* [Consegna]
In quali lingue sono scritte la maggior parte delle didascalie del nuovo allestimento del Museo della Risiera, secondo il testo in esame?

------ Testo in esame

Il Museo della Risiera dà nuova voce alle vittime FOTO

Una suggestiva immagine del nuovo Museo della Risiera

Dalle foto ai filmati alle testimonianze di uomini e donne al processo del ’76 si amplia il percorso della memoria offerto ai visitatori del lager di San Sabba

TRIESTE «Basta mezz’ora e si può comprendere bene cos’è stato questo luogo». Le voci dei visitatori, accorsi in tanti ieri mattina alla Risiera di San Sabba per assistere all’inaugurazione del nuovo allestimento della sala del museo, costato oltre centomila euro, indicano che l’obiettivo è stato raggiunto. A quarant’anni dal primo intervento si è ridata una voce in più e in chiave più moderna a oggetti, documenti, opere d’arte e testi che continuano a raccontare la storia di questo luogo.

Austero, con luci soffuse, lo spazio dedicato è rimasto lo stesso, ma è stata ampliato il contenuto, esplicato per la maggior parte da didascalie in italiano, sloveno e inglese, grazie a un allestimento che spazia dalle origini della struttura al processo del ’76, con mezzi multimediali che riportano diverse testimonianze di donne e uomini passati per la Risiera tra il ’43 e ’45. Un’importante novità, che ha coinvolto anche gli studenti dell’istituto Max Fabiani, si ritrova nel plastico del comprensorio della Risiera, che la raffigura nel momento della sua massima estensione topografica.

Nella sala delle commemorazioni, dove è presente ancora per poco il percorso fotografico-documentario della mostra storica, adiacente alla sala ristrutturata, a presentare ieri per primo il progetto l’assessore alla Cultura del Comune di Trieste, Paolo Tassinari, che ha sottolineato i compiti principali del museo ovvero «conservare la memoria per restituire la storia». «Tale progetto – ha continuato Tassinari - trae spunto dal bando della presidenza del Consiglio dei ministri in occasione del settantennale della Liberazione e ha beneficiato del sostegno della Fondazione Casali e di molte associazioni, tra cui l’Associazione italiana ex deportati Trieste, quella nazionale partigiani d’Italia di Trieste, il Centro di documentazione ebraica contemporanea di Milano, la Comunità ebraica di Trieste, l’Istituto regionale per la storia del movimento di liberazione del Fvg, senza dimenticare la collaborazione della Biblioteca nazionale slovena e dell’Università di Trieste».

------------
------ Dati archiviati

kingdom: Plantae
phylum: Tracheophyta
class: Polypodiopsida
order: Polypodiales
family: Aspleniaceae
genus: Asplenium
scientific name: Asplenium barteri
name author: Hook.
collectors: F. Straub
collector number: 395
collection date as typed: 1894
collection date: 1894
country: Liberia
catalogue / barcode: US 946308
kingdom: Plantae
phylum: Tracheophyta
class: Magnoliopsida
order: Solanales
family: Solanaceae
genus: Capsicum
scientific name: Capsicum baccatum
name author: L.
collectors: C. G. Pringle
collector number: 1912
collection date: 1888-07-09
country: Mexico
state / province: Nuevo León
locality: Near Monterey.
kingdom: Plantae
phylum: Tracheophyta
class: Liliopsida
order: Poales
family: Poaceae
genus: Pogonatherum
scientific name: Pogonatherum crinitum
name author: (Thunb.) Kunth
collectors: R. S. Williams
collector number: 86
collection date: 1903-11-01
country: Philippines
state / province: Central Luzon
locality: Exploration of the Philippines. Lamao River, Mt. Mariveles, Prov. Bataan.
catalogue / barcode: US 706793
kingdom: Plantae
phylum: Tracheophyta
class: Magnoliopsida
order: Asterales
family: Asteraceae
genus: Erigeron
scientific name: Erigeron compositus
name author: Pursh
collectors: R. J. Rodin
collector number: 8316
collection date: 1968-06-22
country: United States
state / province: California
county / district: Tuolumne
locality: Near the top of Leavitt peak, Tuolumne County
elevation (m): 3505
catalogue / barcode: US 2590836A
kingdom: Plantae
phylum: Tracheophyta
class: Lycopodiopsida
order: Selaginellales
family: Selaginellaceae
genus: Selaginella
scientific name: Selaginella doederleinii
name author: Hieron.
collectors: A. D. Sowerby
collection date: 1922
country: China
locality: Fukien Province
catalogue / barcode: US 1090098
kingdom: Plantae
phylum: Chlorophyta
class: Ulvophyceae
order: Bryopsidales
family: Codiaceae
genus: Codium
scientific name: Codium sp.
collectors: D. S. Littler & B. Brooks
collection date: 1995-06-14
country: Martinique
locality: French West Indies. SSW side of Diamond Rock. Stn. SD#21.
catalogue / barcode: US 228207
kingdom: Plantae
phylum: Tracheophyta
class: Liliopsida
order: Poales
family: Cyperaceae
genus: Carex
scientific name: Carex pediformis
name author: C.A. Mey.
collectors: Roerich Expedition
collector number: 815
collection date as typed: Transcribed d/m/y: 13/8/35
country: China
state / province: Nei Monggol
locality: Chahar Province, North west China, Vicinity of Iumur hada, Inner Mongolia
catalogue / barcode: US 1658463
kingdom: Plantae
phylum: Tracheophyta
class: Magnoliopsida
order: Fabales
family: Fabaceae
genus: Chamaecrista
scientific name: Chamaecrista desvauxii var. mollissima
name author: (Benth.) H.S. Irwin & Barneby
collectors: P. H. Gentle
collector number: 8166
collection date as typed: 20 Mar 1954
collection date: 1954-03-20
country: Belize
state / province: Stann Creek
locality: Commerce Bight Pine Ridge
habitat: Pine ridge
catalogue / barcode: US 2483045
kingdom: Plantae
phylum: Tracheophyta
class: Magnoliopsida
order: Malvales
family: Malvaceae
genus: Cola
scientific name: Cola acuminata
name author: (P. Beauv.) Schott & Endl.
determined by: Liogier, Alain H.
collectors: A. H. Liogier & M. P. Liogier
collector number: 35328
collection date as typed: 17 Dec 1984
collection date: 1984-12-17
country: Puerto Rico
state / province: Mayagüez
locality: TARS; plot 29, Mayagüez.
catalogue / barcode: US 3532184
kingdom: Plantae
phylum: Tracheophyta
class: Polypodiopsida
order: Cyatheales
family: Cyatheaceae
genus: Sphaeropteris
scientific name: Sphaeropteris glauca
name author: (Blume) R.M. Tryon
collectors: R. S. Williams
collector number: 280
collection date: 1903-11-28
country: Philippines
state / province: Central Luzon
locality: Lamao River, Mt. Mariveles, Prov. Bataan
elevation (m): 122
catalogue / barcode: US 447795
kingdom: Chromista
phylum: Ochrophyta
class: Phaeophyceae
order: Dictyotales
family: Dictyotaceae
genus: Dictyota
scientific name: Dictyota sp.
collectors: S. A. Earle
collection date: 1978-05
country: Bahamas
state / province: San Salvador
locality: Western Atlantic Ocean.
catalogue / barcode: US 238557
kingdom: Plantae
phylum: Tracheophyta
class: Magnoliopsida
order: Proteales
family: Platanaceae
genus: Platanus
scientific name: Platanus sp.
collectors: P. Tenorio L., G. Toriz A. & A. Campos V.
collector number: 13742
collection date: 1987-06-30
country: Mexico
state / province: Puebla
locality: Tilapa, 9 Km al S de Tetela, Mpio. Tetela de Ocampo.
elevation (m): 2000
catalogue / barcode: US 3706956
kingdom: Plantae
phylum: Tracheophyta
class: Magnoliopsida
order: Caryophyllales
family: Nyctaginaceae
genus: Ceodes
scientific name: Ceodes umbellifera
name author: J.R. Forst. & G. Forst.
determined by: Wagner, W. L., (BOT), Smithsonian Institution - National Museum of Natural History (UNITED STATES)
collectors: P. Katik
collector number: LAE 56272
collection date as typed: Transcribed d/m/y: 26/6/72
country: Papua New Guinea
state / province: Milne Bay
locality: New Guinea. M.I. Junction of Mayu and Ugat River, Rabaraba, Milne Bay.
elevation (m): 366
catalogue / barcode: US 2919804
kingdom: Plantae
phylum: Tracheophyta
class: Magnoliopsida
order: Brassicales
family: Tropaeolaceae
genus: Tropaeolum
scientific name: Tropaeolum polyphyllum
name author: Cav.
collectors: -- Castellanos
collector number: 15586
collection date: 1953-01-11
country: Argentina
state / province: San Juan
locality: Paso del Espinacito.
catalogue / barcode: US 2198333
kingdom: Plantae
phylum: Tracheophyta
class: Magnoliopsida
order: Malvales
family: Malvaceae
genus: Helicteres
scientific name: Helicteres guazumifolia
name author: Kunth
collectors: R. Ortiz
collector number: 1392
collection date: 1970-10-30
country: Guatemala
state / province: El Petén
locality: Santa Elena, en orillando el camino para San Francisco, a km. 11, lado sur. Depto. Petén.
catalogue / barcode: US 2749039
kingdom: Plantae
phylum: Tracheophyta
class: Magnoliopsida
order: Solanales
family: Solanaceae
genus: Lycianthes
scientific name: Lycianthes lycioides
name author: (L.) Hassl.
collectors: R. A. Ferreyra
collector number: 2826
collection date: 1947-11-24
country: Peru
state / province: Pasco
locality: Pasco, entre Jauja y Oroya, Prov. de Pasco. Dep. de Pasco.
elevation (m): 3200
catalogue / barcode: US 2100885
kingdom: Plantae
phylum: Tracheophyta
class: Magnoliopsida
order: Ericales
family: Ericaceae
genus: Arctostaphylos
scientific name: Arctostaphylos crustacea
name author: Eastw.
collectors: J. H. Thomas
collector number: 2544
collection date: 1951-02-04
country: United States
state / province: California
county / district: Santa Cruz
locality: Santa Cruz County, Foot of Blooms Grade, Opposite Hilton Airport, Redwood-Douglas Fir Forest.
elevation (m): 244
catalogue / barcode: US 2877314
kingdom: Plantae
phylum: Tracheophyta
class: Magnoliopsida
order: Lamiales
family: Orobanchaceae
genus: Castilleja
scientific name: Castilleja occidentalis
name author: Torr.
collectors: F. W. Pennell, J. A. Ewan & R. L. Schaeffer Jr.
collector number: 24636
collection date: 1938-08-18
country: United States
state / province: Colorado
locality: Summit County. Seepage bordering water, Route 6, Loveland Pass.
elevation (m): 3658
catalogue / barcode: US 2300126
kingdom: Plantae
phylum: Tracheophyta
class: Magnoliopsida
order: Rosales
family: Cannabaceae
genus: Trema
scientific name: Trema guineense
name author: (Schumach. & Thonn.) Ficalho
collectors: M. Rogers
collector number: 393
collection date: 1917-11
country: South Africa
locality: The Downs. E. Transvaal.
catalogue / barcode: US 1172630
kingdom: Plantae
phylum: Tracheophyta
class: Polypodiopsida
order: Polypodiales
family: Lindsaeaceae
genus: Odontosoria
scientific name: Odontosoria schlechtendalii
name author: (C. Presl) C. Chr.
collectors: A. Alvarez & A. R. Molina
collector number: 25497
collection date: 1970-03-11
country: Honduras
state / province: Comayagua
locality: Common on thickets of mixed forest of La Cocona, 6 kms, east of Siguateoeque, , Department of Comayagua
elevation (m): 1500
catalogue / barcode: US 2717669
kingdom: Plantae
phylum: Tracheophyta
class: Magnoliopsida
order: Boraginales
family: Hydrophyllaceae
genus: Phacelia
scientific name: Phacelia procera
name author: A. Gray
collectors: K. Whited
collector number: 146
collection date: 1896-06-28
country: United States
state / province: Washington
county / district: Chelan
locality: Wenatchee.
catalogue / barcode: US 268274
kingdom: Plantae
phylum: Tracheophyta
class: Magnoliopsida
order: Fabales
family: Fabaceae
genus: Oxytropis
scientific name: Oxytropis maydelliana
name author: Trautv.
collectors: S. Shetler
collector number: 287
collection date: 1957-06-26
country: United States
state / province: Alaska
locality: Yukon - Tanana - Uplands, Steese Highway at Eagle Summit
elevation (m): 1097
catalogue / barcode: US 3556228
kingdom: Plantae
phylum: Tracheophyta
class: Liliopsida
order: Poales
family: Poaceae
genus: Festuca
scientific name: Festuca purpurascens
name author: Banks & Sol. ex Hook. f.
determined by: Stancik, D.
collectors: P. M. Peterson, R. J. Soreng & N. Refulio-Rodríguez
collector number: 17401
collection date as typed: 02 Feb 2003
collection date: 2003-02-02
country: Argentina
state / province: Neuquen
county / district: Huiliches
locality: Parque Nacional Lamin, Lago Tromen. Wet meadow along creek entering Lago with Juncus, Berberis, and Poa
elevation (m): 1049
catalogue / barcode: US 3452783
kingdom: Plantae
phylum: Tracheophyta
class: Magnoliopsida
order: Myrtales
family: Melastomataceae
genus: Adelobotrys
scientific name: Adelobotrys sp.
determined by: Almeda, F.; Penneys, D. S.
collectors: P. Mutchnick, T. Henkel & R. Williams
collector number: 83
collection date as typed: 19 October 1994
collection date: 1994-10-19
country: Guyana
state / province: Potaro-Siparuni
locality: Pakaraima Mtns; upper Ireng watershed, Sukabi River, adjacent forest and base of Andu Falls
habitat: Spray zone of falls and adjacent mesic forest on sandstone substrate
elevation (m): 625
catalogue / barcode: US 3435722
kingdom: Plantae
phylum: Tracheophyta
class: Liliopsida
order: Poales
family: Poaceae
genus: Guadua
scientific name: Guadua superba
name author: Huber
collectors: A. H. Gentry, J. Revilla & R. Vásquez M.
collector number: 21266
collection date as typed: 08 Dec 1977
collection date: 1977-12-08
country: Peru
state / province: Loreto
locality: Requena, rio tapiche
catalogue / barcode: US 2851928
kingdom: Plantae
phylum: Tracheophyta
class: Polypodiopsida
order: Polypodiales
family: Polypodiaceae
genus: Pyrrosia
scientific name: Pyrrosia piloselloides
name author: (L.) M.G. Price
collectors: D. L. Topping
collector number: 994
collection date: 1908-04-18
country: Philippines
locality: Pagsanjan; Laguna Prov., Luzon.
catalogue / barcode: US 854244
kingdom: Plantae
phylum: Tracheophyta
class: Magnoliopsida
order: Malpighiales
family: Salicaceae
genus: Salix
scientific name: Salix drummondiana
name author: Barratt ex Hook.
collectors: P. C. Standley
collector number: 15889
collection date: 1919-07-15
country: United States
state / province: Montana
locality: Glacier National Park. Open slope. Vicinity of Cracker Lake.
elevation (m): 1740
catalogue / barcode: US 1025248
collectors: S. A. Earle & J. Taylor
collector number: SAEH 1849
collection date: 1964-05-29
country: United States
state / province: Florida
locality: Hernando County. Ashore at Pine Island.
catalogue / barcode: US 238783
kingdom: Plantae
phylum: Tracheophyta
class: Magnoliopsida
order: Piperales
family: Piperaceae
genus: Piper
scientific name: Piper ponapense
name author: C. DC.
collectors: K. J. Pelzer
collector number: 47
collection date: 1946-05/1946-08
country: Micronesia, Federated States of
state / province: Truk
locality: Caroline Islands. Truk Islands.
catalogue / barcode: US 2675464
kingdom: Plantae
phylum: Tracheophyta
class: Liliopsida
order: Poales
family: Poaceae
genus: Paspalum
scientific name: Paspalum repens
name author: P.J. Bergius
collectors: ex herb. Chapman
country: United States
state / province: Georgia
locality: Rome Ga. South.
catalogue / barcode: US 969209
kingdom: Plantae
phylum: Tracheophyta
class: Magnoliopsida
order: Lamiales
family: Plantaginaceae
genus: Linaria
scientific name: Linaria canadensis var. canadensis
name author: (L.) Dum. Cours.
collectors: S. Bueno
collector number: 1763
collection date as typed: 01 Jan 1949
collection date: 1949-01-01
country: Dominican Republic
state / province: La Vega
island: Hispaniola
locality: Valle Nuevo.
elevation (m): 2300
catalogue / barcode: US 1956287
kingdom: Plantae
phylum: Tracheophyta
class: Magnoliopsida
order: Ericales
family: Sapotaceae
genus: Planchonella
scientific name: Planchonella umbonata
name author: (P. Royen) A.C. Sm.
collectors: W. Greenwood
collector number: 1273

------------

* [Risposta attesa]
In italiano, sloveno e inglese.